La 30ème édition de la journée internationale de la liberté de la presse passera et, à moins d’un miracle, rien ne changera. Ce n’est pas une prophétie mais une évidence. D’ailleurs, les réactions de la plupart des hommes des médias ne laissent place à aucune illusion. Pour ceux d’entre eux interrogés, l’état de la presse au Bénin, n’est pas du tout reluisant. Et si le tableau peint est si noir, les raisons se retrouvent non seulement dans la relation entre les organes de presse et les autorités politico-administratives mais aussi dans le fonctionnement et l’animation des médias. En somme, le piteux état des lieux décrit par les journalistes appelle à une réorganisation. Seulement, pour que les fruits tiennent la promesse des fleurs, les réformes annoncées par le chef de l’Etat et pour lesquelles la Haac s’active doivent réellement crever l’abcès des maux qui rongent le fonctionnement et la liberté de la presse au Bénin. Car jadis, le Bénin occupe les premières places du classement de Reporters sans frontière (Rsf). Mais depuis quelques années, c’est à une dégringolade dans les profondeurs du classement de cette institution internationale qu’assistent impuissants, les journalistes et les observateurs de tous ordres. A l’occasion donc, de cette 30ème édition de la journée internationale de la liberté de la presse, plus que jamais, il est impérieux que les structures compétentes se penchent sur le malade nommé ‘‘presse’’ qui, si rien n’est fait, risque de mourir de sa belle mort. Pourtant, d’aucuns ont dit que c’est le quatrième pouvoir. Alors, raison de plus, pour que ce pouvoir si important pour équilibrer les autres pouvoirs ne tombe dans la déchéance et entraîne avec lui, l’Etat de droit. Enfin, nul ne peut réveiller celui qui ne dort pas et un malade qui s’ignore, autant commencer à creuser sa tombe.

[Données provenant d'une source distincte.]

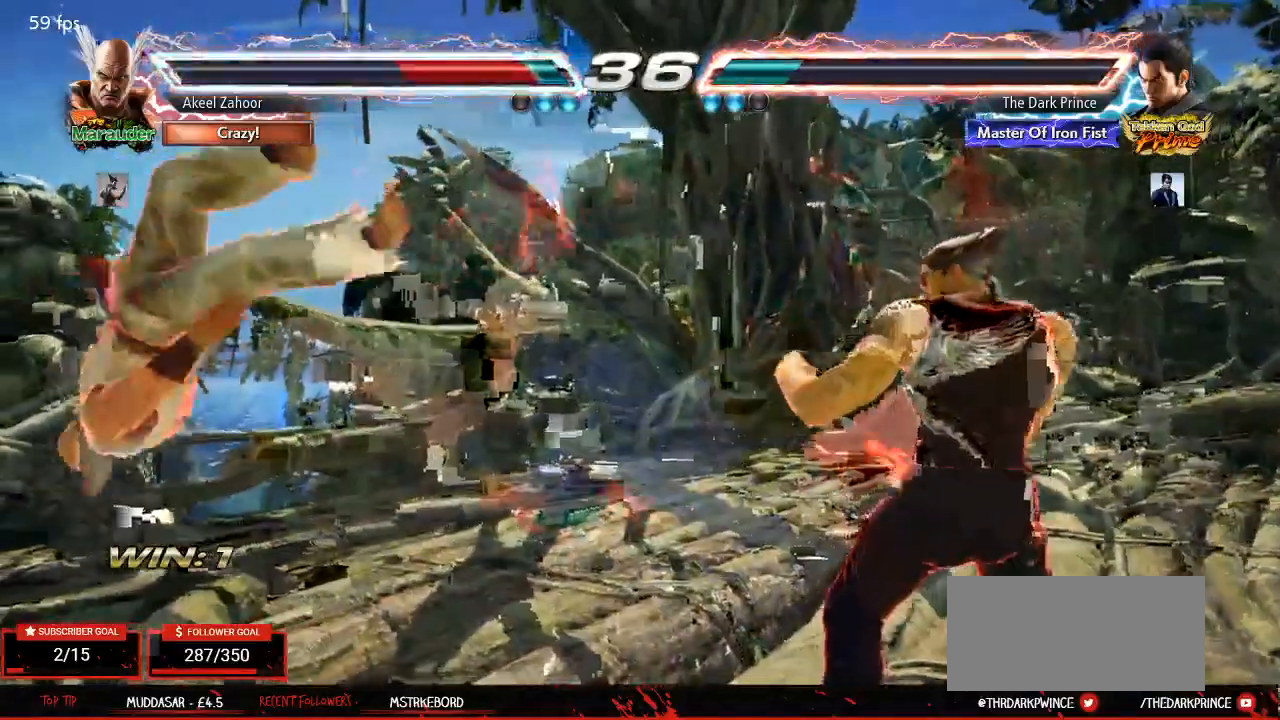
{"buttons": [], "left_stick": "center"}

Zakiath Latoundji, présidente de l’Union des professionnels des médias du Bénin (Upmb) :
« Il faut qu’on arrive à faire la démarcation entre un spécialiste de l’information et le citoyen lambda qui fait de l’improvisation »

Pour ce qui est de la situation de la liberté de presse au Bénin, globalement, elle est assez reluisante. Car, à l’heure actuelle, il n’y a pas de journaliste en prison. Pour nous, c’est un élément important et de satisfaction. Mais, comme le dit l’adage, tant qu’il reste à faire, rien n’est encore fait. On ne saurait donc se réjouir de façon extraordinaire par rapport à cette situation parce qu’il y a toujours des choses qui ne se passent pas bien. Il y a des journalistes qui sont actuellement sous convocation simplement parce qu’ils ont eu à produire des articles qui se sont retrouvés sur le numérique. Ils sont donc frappés par le code du numérique. Il est donc important d’arriver à faire en sorte que quand le journaliste se retrouve à faire usage du numérique pour la transmission de l’information, on puisse lui reconnaître sa qualité de journaliste et donc le juger en cas de délit sur la base du code de l’information et de la communication qui régit l’exercice de notre profession. C’est vraiment très important pour nous. Car, le journaliste n’est pas un citoyen lambda. Il est formé pour le traitement de l’information. Malheureusement, de nos jours, tout le monde se fait passer pour producteur d’information. Il faut qu’on arrive à faire la démarcation entre un spécialiste de l’information qui fait du numérique un moyen de transmission de l’information et le citoyen lambda qui fait de l’improvisation.
En somme, il y a encore certaines luttes à mener. Mais au regard de la situation actuelle, on peut se réjouir de ce que nos différents efforts ont payé.
Pour ce qui est de la situation des journalistes, globalement, je ne pense pas que quelque chose ait changé, surtout en ce qui concerne leurs conditions de vie et de travail. Ils sont toujours dans la précarité, car beaucoup de patrons peinent encore à payer convenablement leurs employés. Il y a beaucoup de journalistes qui ne sont pas déclarés. Même quand ils sont déclarés, les employeurs ne paient pas les cotisations. Cette situation n’est pas très agréable pour faciliter le plein épanouissement du journaliste dans l’exercice de sa profession. Il est important que les patrons comprennent combien la ressource humaine est très importante et mérite d’être valorisée au quotidien pour de meilleurs résultats dans les entreprises de presse.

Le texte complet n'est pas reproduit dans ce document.